New paper reviews how machine learning can support multimorbidity research to promote Longevity.
Longevity research has been able to leverage the power of machine learning to great effect in the last decade or so. Companies focused on Longevity therapeutics, such as Insilico Medicine and Juvenescence, are using machine learning to discover and assess drugs, predict outcomes and analyse patient populations. Now it’s time for multimorbidity research to benefit.
Longevity.Technology: Age is a huge risk factor for multimorbidity. Just as people are living longer, so there is an increase in long-term conditions and a rise in the number of people with two or more chronic conditions – multimorbidity. As well as having an impact on quality of life, it leads to poorer health outcomes and is responsible for disproportionate healthcare workload and costs. The key to treating multimorbidity and promoting Longevity lies in targeting the underlying age mechanisms and machine learning is key in analysing disease clusters, risk trajectories and treatment effects.
There has been much health-related research focused on the prevention and management of single medical conditions, looking at prevalence, cause and treatment in isolation.
Multimorbidity is on the rise; indeed it is now the norm in higher-income countries, with over 50 million people affected in the EU alone [1], and this means that research needs to understand the extent of the burden and to enable companies and institutions to develop strategies that can effectively treat disease clusters and interaction.
Researchers at the Medical Sciences Division of the Nuffield Department of Women’s and Reproductive Health at The University of Oxford examined how machine learning tools such as matrix factorisation, deep learning, and topological data analysis enabled access to a greater understanding of evolving patterns of multimorbidity.
Their paper on their work highlights the following findings [2]:
- Machine learning is making significant contributions toward our understanding of the complex relationships between diseases;
- Advanced models take a range of modalities from big datasets with little pre-processing or information loss at study design;
- Developments in matrix factorisation and deep learning allow a better understanding of evolving patterns of multimorbidity.
There is still work to be done, however. The paper notes that data preparation and processing, incorporation of prior expert-knowledge and mapping the final results to clinical use and medical guidelines are areas that warrant improvement.

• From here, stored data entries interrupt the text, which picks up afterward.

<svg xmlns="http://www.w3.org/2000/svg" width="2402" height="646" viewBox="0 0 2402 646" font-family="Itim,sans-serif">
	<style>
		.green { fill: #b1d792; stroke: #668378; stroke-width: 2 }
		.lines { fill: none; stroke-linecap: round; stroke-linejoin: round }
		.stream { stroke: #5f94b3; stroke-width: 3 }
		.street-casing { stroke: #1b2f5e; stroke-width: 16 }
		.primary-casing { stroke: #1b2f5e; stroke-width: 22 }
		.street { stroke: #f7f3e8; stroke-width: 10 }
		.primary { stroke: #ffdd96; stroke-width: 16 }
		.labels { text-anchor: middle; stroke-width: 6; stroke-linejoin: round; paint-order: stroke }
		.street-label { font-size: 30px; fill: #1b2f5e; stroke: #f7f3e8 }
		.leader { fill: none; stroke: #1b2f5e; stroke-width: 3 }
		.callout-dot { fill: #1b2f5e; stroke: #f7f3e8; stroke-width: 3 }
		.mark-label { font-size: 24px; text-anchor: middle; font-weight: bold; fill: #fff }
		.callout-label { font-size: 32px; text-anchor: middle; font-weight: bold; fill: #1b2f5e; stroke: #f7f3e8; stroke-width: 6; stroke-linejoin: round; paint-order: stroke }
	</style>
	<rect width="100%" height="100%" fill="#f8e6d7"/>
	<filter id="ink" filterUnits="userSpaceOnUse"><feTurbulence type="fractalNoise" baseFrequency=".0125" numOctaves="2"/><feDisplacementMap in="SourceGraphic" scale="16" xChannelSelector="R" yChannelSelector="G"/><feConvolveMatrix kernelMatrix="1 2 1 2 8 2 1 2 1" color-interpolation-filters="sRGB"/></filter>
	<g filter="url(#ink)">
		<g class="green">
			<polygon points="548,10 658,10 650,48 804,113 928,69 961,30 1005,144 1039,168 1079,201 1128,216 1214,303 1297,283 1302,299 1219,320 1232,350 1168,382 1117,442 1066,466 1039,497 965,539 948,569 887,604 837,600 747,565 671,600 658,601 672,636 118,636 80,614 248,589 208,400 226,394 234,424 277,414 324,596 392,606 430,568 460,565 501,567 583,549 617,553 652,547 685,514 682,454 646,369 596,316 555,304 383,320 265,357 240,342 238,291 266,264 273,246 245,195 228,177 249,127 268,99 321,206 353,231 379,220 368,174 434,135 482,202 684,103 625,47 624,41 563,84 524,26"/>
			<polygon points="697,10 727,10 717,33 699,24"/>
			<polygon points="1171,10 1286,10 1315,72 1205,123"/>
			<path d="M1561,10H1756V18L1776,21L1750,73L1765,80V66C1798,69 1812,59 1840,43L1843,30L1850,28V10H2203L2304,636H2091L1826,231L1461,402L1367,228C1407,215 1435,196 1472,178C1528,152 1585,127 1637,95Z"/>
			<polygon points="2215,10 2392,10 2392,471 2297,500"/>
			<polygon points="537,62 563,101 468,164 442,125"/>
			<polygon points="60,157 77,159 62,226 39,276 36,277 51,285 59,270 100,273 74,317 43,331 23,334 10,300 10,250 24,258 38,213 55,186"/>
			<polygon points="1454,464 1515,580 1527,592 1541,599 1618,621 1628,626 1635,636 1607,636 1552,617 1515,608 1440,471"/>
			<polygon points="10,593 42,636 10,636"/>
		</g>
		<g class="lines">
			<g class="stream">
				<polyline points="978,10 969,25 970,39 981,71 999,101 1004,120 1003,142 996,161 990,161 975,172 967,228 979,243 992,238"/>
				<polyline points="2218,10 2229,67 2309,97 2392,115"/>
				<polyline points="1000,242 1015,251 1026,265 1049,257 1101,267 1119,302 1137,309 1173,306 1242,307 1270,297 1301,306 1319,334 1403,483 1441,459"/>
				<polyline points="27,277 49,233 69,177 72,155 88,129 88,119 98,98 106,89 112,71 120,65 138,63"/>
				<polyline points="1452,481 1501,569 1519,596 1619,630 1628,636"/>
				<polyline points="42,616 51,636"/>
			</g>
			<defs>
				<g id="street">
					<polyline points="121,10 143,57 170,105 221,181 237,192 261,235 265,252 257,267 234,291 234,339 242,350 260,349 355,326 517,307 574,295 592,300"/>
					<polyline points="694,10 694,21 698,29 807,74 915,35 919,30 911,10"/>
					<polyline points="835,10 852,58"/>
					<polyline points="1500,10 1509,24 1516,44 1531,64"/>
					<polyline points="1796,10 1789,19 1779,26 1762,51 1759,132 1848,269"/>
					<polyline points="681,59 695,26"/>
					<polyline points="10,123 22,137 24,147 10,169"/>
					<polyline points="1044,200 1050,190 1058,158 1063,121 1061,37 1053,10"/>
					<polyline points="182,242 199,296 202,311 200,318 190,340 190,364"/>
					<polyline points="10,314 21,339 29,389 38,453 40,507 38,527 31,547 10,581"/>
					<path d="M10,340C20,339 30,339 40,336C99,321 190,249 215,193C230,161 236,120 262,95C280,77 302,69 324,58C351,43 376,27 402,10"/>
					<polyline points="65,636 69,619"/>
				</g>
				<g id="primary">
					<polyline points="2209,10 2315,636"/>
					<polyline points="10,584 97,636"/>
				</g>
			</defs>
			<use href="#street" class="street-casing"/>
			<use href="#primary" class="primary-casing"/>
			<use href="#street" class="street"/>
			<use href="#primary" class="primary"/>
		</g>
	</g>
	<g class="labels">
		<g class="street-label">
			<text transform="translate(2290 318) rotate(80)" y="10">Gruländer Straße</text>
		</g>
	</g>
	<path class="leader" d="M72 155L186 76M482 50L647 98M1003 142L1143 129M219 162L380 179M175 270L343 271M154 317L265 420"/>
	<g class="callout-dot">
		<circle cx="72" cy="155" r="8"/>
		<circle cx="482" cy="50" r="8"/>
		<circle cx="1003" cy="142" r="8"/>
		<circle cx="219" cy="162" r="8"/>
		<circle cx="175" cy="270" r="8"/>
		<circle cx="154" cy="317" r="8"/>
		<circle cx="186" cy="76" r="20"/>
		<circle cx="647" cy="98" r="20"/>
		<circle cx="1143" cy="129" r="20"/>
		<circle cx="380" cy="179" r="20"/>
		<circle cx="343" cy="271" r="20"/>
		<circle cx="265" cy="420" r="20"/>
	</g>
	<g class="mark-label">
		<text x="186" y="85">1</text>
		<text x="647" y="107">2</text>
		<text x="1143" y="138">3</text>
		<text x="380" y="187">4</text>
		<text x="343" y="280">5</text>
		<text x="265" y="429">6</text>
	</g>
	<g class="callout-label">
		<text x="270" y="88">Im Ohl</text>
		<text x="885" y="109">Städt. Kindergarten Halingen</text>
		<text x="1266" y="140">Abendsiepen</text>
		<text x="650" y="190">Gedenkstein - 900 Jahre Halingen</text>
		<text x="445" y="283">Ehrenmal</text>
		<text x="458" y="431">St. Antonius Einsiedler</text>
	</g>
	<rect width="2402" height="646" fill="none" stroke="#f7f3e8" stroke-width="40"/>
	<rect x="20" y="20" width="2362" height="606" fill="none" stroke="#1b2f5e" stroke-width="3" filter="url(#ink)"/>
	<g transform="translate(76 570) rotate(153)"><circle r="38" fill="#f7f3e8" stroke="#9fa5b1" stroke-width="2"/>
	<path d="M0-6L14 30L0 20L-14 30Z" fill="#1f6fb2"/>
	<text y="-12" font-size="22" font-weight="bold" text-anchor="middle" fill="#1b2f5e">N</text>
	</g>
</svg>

Additionally, the Oxford team posit, alternative factorisation techniques, representation learning, interpretable and causal ML with uncertainty estimation are new developments in machine learning that have not yet been used for the study of multimorbidity and could add to the success of methodology research in multimorbidity.
Machine learning is key to scientific and medical research; it can de-risk clinical trials, discover drugs and develop models of aging and disease. There are enormous biomedical datasets that are packed with information on the health, treatment histories and treatment outcomes of millions of individuals, as well as drug performance and clinical trial results.
Interrogating this data and analysing trends of disease where they are in co-existence and determining their dynamic relationships will not only allow better treatment of multimorbidity, but will have a significant impact on promoting both healthspan and lifespan.